Atilla Ege, the president of the association, has seen 626 UNESCO World Heritage Sites as of the time we spoke. According to what he says, he is number two in the world in this matter currently, and will be first next year—we hope! He has been traveling with his wife Nihal since 1971. In the early years, he would go wherever fate would take him... Since 2002, however, he has been pursuing the list. In his own words, he says, “We met a Swiss couple at a guesthouse in southern Chile, and we were chatting with them. They said they were going to go on to some other place from there. Almost involuntarily, I asked why—they said it was because that place was on the World Heritage List. I didn’t understand at first, of course, and they explained at length. And I said, “Well, well, well.” I researched it immediately upon my return, and wrote to UNESCO asking for information. And I got hundreds of pages of information.
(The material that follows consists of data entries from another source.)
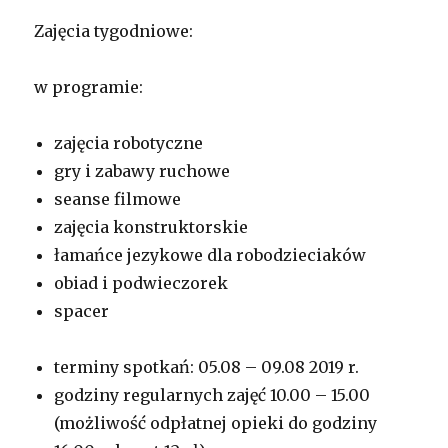
Zajęcia tygodniowe:
w programie:
zajęcia robotyczne
gry i zabawy ruchowe
seanse filmowe
zajęcia konstruktorskie
łamańce jezykowe dla robodzieciaków
obiad i podwieczorek
spacer
terminy spotkań: 05.08 – 09.08 2019 r.
godziny regularnych zajęć 10.00 – 15.00
(możliwość odpłatnej opieki do godziny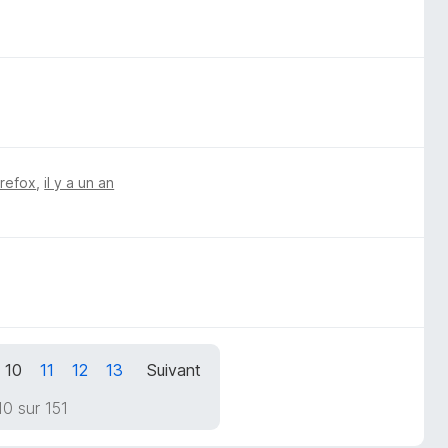
irefox
,
il y a un an
10
11
12
13
Suivant
0 sur 151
We translated it, and then we picked up a map and started to travel. We had already seen part of those on the list before, but we did them all over again as we didn’t know their true value.”
After a while, they started wondering about the state of the situation in Turkey, and thus they started their travels in Istanbul. As they toured the Hagia Sophia, they asked a Turkish guide, “Do you tell tourists that this place is on the UNESCO World Heritage List?” “No,” replied the guide… And then they experienced the same in Troy, the Great Mosque in Divriği, and in Nemrut... They realized that neither the governors, nor the mayors, nor the guides were aware of the situation. After ruminating upon what to do, they decided to tell and practice in Turkey what they saw and learned abroad as best as they could. They shifted their goal from seeing 626 places all the way to researching what was being done in these 626 places. Later, they took what was essentially an oath to explain what they encountered first to officials and then to everyone they encountered.

“Our Such-and-Such”
For Serdar Ahıskalı, the vice president of the association, the situation wasn’t so different. He, too, was enlightened at a distant corner of the earth a few years ago, just like so: “We were in Angkor Wat in the northwest of Cambodia. At the gate was the emblem of a World Heritage Site… And beneath it was a list of sites possessing titles in two categories of World Heritage—both cultural and natural heritage, that is… And then I saw that Pamukkale from Turkey was among them too. I was very embarrassed—I was learning a very important cultural fact concerning my country from a sign in Cambodia.” The rest is obvious—he met with Atilla Ege and founded the association. Now, he constantly compares when visiting World Heritage Sites—he sometimes utters, “If this place is on the list, our such-and-such would easily enter…”
And when we ask what that “such-and-such” is, Ahıskalı explains, “UNESCO has selected a consultant and an international expert, and it has determined a number of criteria; and furthermore, they’re free of charge… All you must do is make a nice presentation and conform to UNESCO’s conception of universal values, that being, ‘Does the exceptionality of a place’s cultural and natural properties transcend national boundaries and represent a shared value for humanity in future generations?’ If it does, then it is an international duty to preserve this heritage. Why do people want to see World Heritage Sites on their travels? It’s because they are one hundred percent certain that they will find value there.”

Ten of those sites of value are in Turkey, in Anatolia, right beside us… Then, to use an Anatolian saying: “Move into action!”

WHERE DID THIS IDEA COME FROM?
The idea for the World Heritage List was proposed when the Egyptian government requested assistance from UNESCO to save the temples of Abu Simbel and Phila in the Nubia region, which would be covered in water when the Aswan Dam on the Nile filled up. It was henceforth understood that certain places on earth were part of a shared world heritage and that it is important to guard them.

WORLD HERITAGE IN NUMBERS
In meetings it has held regularly every year since 1978, UNESCO has declared 725 World Heritage Sites, 183 Natural World Heritage Sites, and 28 Cultural and Natural World Heritage Sites. Therefore, 936 sites in 151 out of 187 member countries were registered as heritage sites belonging to all the world’s people.